- Also known as: The Drills (1985–1992)
- Origin: Hollywood, Los Angeles, California, United States
- Genres: heavy metal; hard rock;
- Years active: 1991–1996
- Labels: Hollywood
- Website: www.rattlebone.com

= Rattlebone =

Rattlebone was an American punk/hard rock band formed in Los Angeles, California, United States, in 1992. The group was signed by label president Peter Paterno at Hollywood Records that same year. They recorded two albums with veteran producer Dave Jerden, who has also worked with bands such as Jane's Addiction, Alice in Chains, and The Offspring. Only an initial, self-titled EP was released to the public.

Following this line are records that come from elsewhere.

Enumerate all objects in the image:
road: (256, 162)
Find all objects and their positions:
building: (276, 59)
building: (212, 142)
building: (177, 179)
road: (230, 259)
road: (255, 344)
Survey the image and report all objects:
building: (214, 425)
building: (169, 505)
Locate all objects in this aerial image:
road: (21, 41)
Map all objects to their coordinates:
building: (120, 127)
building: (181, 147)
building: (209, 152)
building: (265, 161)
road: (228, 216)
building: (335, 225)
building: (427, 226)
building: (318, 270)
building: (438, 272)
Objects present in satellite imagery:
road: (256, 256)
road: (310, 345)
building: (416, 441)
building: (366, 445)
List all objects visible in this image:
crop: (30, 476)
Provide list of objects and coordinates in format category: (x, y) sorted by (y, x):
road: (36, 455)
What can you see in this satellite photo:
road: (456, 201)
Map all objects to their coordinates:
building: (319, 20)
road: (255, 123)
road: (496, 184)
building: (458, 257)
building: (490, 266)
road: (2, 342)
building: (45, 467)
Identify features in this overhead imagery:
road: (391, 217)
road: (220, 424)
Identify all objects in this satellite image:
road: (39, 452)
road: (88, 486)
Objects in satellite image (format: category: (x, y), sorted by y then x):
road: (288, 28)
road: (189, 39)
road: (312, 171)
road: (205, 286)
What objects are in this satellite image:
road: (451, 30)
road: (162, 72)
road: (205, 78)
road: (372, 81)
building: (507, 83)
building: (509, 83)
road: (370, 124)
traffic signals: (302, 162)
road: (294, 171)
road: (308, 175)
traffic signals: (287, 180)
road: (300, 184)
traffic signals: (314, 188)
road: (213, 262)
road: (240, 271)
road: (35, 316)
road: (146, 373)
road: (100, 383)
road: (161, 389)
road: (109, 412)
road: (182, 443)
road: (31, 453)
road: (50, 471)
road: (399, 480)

The band started as The Drills out of Florida before that group relocated to Los Angeles and eventually was renamed. The solidified Rattlebone lineup signed to Hollywood Records included Roger Deering on vocals and bass, Kerry Furlong on drums, Jeff Muendel on Hammond organ, and Brendon McNichol on guitar.

Rattlebone toured the United States extensively from 1992 to 1995, including opening slots for Motörhead and Blue Öyster Cult. During this period, the group was managed by Don Arden. With the exit of Paterno from their label, the band soon thereafter lost their contract.

In 1994, Greg Birribauer replaced guitarist Brendon McNichol. The band was dissolved in 1995.